Édito

Une gauche à refonder

Une gauche à refonder
La gauche radicale européenne a perdu un cinquième de sa députation. Ici, un rassemblement de la formation espagnole Podemos. Keystone
Gauche européenne

Une décennie après l’éclatement de la pire crise financière qu’a connue l’Europe, la gauche sort défaite du scrutin européen, les groupes social-démocrate et de la gauche radicale perdant chacun un cinquième de leur députation.

L’affaiblissement des socialistes, punis pour avoir cédé à l’air du temps néolibéral, n’étonne plus guère. Celui de la gauche de la gauche, dont les critiques du capitalisme sauvage se sont vues douloureusement confirmées, interroge davantage.

Depuis l’effondrement de Wall Street et ses funestes conséquences sur les Etats forcés de sauver les spéculateurs, la plupart des soubresauts populaires se sont très vite estompés. De la France insoumise à Podemos, en passant par les percées allemande ou grecque, les exigences de solidarité ont sombré avec leurs hérauts, tandis que le mouvement xénophobe captait durablement le ressentiment des victimes. Et que dire d’une Italie glissant vers le néofascisme sans l’ombre d’une réaction de la gauche politique.

Bien entendu, à la crise du libéralisme s’ajoutent bien des facteurs qui savonnent la planche des partis de la gauche radicale européenne. A commencer par la poursuite du redéploiement de la production et du capital, toujours plus fluides et mondialisés, qui affaiblit tant l’espace démocratique que l’identité et la résistance des travailleurs. Ou l’affirmation de clivages culturels, religieux et sociétaux qui viennent compliquer la définition du projet émancipateur.

Et lorsque malgré tout, la gauche de transformation parvient à émerger, elle fait face à une réaction redoutable. Cible constante des médias de masse qui n’aiment la gauche que lorsqu’elle est de droite, voire objet de persécution politique, comme en Espagne. Le supplice – idéologique – infligé en 2015 au projet du gouvernement grec conduit par Syriza puis sa mise à mort se voulaient sans ambiguïté: «There is no alternative!», le message est le même depuis que Thatcher écrasait les mineurs du Yorkshire.

Les facteurs externes, indéniables, ne doivent pourtant pas occulter les faiblesses propres à cette famille politique constituée au sortir de la Guerre froide sans réel corpus idéologique.
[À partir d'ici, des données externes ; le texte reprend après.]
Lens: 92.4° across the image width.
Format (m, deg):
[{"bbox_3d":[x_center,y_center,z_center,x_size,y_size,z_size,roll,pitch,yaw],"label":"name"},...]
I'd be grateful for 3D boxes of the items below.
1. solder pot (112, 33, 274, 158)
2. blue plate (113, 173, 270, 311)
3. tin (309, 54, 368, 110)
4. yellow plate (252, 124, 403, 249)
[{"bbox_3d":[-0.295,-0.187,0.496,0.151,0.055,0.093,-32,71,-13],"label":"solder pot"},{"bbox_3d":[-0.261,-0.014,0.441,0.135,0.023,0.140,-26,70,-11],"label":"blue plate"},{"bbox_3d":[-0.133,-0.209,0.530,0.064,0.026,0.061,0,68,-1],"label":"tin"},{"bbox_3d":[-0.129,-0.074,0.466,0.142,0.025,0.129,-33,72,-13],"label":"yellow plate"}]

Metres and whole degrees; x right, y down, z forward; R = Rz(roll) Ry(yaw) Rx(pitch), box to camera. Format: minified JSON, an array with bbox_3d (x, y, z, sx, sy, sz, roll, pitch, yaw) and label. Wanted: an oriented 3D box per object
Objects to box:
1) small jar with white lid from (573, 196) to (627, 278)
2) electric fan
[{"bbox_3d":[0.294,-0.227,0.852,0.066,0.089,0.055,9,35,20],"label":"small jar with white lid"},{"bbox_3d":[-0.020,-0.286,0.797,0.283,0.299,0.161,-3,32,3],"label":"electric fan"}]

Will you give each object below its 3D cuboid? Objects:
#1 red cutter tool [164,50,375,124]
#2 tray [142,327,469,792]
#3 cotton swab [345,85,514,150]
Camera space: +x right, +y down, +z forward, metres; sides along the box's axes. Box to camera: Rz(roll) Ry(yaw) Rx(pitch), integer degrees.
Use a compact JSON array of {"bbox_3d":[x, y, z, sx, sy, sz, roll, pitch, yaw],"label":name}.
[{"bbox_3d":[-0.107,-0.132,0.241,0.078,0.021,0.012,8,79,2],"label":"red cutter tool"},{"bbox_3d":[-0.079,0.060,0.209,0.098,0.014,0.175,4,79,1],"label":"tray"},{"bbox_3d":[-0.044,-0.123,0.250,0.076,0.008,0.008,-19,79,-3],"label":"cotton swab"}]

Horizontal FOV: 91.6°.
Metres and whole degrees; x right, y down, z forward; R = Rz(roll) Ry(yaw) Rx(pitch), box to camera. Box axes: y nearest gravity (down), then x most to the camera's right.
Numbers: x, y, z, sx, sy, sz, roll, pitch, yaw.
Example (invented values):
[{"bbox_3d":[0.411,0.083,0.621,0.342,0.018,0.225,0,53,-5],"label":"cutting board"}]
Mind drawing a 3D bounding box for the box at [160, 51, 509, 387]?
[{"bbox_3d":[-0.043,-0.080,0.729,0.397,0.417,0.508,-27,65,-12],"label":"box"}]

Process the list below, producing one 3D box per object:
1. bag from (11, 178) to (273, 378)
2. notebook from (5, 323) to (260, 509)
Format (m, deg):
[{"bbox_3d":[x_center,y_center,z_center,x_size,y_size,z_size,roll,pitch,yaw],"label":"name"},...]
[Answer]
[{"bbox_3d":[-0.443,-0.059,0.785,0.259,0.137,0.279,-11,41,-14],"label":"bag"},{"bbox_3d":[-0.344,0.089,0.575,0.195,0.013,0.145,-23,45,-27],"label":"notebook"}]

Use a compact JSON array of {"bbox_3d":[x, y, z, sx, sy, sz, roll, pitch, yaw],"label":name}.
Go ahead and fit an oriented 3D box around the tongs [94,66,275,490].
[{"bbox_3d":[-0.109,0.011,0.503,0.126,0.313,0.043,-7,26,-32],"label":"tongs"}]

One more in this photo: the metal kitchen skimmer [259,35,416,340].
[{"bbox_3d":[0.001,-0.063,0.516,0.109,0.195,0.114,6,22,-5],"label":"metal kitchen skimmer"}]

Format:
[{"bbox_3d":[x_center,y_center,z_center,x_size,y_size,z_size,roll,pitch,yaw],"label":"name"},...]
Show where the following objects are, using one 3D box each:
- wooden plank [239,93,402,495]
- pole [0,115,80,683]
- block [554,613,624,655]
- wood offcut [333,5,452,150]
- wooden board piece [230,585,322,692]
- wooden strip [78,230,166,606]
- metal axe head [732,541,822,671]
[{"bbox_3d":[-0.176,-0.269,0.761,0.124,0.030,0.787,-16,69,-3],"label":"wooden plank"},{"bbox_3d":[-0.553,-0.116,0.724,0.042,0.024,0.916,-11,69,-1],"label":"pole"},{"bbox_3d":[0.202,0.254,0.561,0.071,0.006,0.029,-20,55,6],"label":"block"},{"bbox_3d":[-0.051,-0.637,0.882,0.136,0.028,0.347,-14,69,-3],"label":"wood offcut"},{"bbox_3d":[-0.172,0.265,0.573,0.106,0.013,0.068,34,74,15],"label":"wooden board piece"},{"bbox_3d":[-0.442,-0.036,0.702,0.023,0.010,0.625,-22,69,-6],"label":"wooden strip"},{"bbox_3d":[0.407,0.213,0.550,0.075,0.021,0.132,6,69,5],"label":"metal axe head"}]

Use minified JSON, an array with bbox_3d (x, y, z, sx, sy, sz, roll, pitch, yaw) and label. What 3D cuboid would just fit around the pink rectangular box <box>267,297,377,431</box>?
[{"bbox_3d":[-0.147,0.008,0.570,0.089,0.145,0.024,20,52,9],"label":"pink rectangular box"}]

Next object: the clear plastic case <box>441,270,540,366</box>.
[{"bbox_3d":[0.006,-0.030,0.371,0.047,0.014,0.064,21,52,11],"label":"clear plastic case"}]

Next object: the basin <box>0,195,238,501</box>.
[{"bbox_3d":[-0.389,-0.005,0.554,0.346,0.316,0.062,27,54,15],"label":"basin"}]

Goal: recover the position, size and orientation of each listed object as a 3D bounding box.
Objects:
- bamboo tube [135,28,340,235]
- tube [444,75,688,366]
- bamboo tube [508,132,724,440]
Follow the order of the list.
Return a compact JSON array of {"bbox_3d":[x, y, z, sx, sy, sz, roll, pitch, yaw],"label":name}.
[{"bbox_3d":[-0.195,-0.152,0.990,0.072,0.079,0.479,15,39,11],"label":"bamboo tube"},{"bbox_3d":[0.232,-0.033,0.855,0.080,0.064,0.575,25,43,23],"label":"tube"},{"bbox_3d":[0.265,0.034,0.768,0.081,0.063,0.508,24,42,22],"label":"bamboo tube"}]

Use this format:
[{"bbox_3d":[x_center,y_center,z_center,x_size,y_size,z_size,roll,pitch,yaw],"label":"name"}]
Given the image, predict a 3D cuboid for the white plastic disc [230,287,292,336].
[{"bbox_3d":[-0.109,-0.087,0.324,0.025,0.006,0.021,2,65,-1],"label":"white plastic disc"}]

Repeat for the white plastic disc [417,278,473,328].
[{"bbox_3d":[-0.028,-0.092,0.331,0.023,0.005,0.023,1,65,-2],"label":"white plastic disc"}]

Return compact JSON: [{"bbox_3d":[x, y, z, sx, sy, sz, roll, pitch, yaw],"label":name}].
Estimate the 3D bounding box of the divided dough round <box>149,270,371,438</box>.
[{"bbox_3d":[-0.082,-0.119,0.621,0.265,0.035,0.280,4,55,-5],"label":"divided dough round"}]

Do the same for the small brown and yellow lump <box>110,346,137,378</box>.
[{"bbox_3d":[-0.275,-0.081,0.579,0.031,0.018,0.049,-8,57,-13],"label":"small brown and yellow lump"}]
Ainsi cette difficulté maladive à bâtir l’unité est trop souvent décrite comme la somme de tares individuelles; elle est aussi l’expression de tâtonnements stratégiques, organiques et programmatiques.

La France insoumise et Podemos incarnent bien la difficulté de la gauche de la gauche à ouvrir sa propre voie sans singer les outrances et le verticalisme des nationalistes ou récupérer le vieux programme keynésien abandonné par les socialistes. Deux expériences qui illustrent aussi la place centrale du débat sur les formes organisationnelles, tant – on le voit – le contenant conditionne le contenu.

Si le projet émancipateur du XXIe siècle est toujours en construction, il ne se réalisera pas sans la gauche de transformation, héritière des idées de liberté, de solidarité internationale, d’égalité et de démocratie portées par les grandes révolutions. D’autant que la bataille entre les prolétaires et le capital est loin d’être révolue, que ce dernier s’incarne dans une usine vietnamienne ou une application high tech. Un projet foncièrement humaniste que l’impératif écologique prolonge et étend aujourd’hui aux générations futures.